La pratique attendue consisterait, pour un creuseur alluvial ou un acheteur de diamants par exemple, à se présenter aux douanes ou à un bureau diamantaire afin d’obtenir un certificat du KP pour pouvoir exporter ses marchandises. Avant de délivrer le certificat, le responsable des douanes formé trierait le brut, puis multiplierait la valeur de chaque catégorie triée par le poids du brut de cette catégorie. Le résultat serait alors comparé à la valeur que l’exportateur a donnée pour les marchandises.
Difficultés et solutions
Tout le système repose sur plusieurs principes :
• Il est indépendant et objectif
• Il s’applique partout de la même façon
• On admet la rétro-ingénierie pour parvenir une évaluation adéquate du brut
• Il s’appuie sur des prix de transactions du taillé toujours actualisés
• Il tient compte des fluctuations du marché
• Il applique des protocoles de tri du brut prédéfinis
Si l’idée est de lutter contre la sous-évaluation du brut lors de l’exportation depuis les pays producteurs comme la Sierra Leone ou l’Angola, le mécanisme proposé est très logique. Toutefois, il ne prévoit pas un certain nombre de difficultés potentielles. Par exemple, que doit faire un responsable des douanes si un lot est apporté à des fins d’exportation et que la valeur indiquée est inférieure à celle que le système lui attribue ? Si la différence est faible, les douanes doivent-elles l’ignorer ? À l’inverse, que se passe-t-il si la différence est importante ? Et comment définit-on une différence importante ? Plus de 5 % ? Plus de 15 % ? Et surtout, si la différence de Valorisation est substantielle, que se passe-t-il ? Les marchandises sont-elles tout de même exportées ? Cela est-il signalé d’une façon ou d’une autre ?
Une autre question à traiter est de savoir qui paiera la note de cette opération.
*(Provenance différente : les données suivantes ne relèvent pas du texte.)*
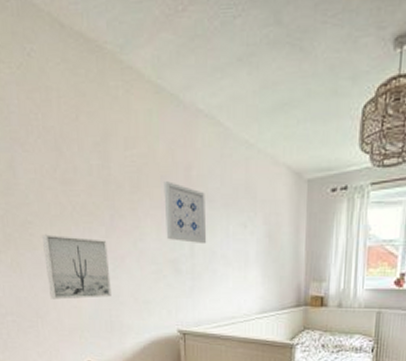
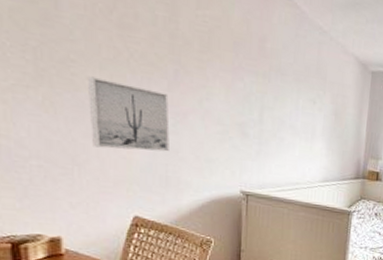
wall art: present [163,181,207,244] -> none [235,47,278,113]

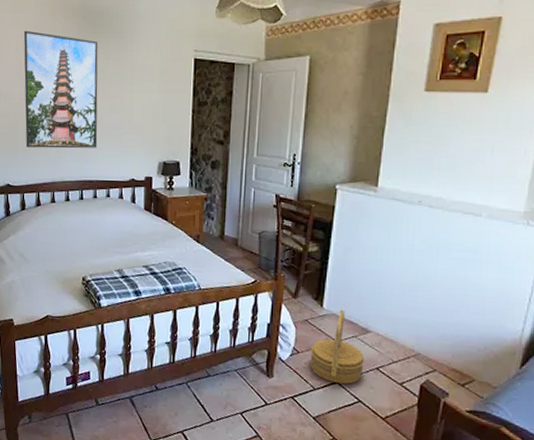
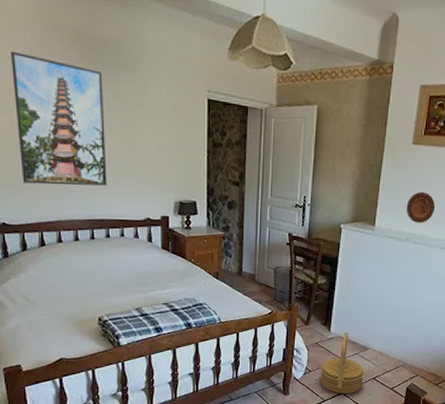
decorative plate: none [417,145,457,183] -> present [406,191,436,223]

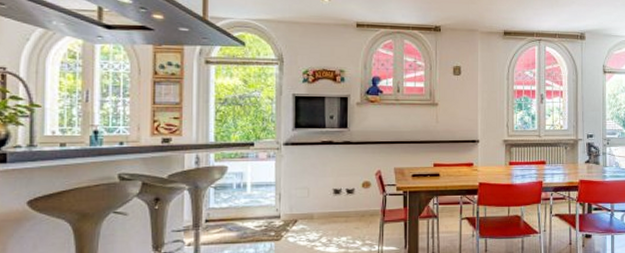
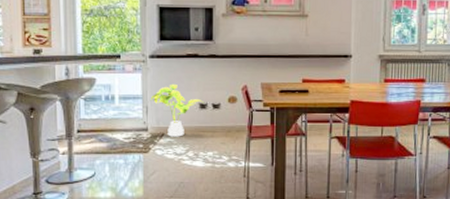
house plant: none [284,170,338,224] -> present [150,83,204,137]

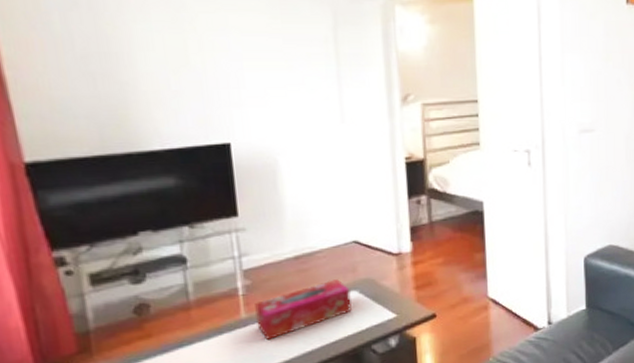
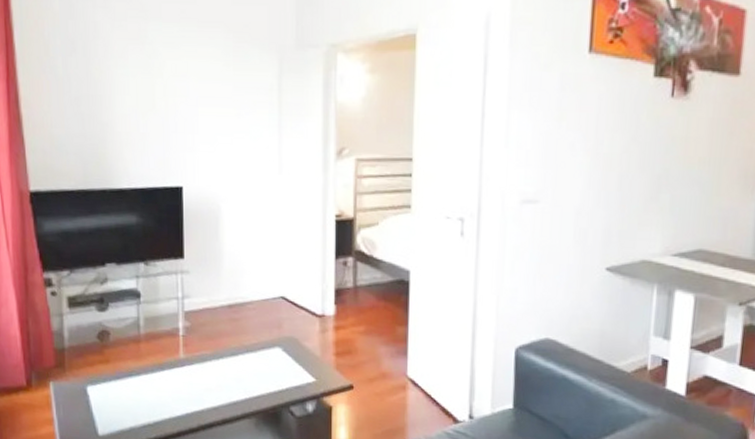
tissue box: present [255,279,352,341] -> none [192,333,275,384]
Les pays producteurs vont-ils régler la collecte de données, le système et la formation ? Ou faut-il adresser la facture aux pays consommateurs ?
Un autre problème est que le système ne peut pas s’appliquer de façon universelle. Tout d’abord parce que cela peut être considéré comme un moyen de fixer les prix. De plus, la De Beers, ALROSA, SODIAM, Rio Tinto et Dominion Diamond vendent leur production en se basant sur un code tarifaire. Ils évaluent leur production, attribuent une valeur à chaque pierre et exportent le brut en fonction de cette valeur. Il est difficile d’imaginer que ces sociétés autorisent un organisme externe à décider pour elles le prix auquel elles doivent exporter ou vendre leur brut. Sans compter que les grands pays producteurs (Botswana, Russie, Angola) ont une part dans les grandes sociétés minières : la De Beers, ALROSA et SODIAM respectivement.
Ensemble, les cinq plus grands miniers représentent environ 74 % de l’offre de brut mondiale en valeur. Gem Diamonds, Petra Diamonds et quelques autres miniers juniors et de taille intermédiaire vendent leurs marchandises lors de tenders, au cours desquels le marché fixe la valeur. Aux côtés des grands noms, elles représentent environ 85 % de l’offre.
Le reste du brut est produit, en grande majorité, par le secteur informel (creuseurs artisans qui travaillent le long des rivières en Afrique, par exemple). Ce sont eux qui profiteraient probablement le plus de ce système de Valorisation. En outre, le KP a été constitué pour empêcher la circulation des diamants du conflit. Dès lors, il protège l’intégrité de la chaîne d’approvisionnement du brut. C’est en cette qualité que le système de Valorisation a été suggéré. Son objectif est d’aider à éviter les irrégularités lors des Valorisations initiales qui pourraient faire du tort aux pays producteurs qui comptent sur les redevances et les impôts issus des diamants. Aucun doute que cet objectif est noble, mais voyons s’il pourra être réalisé.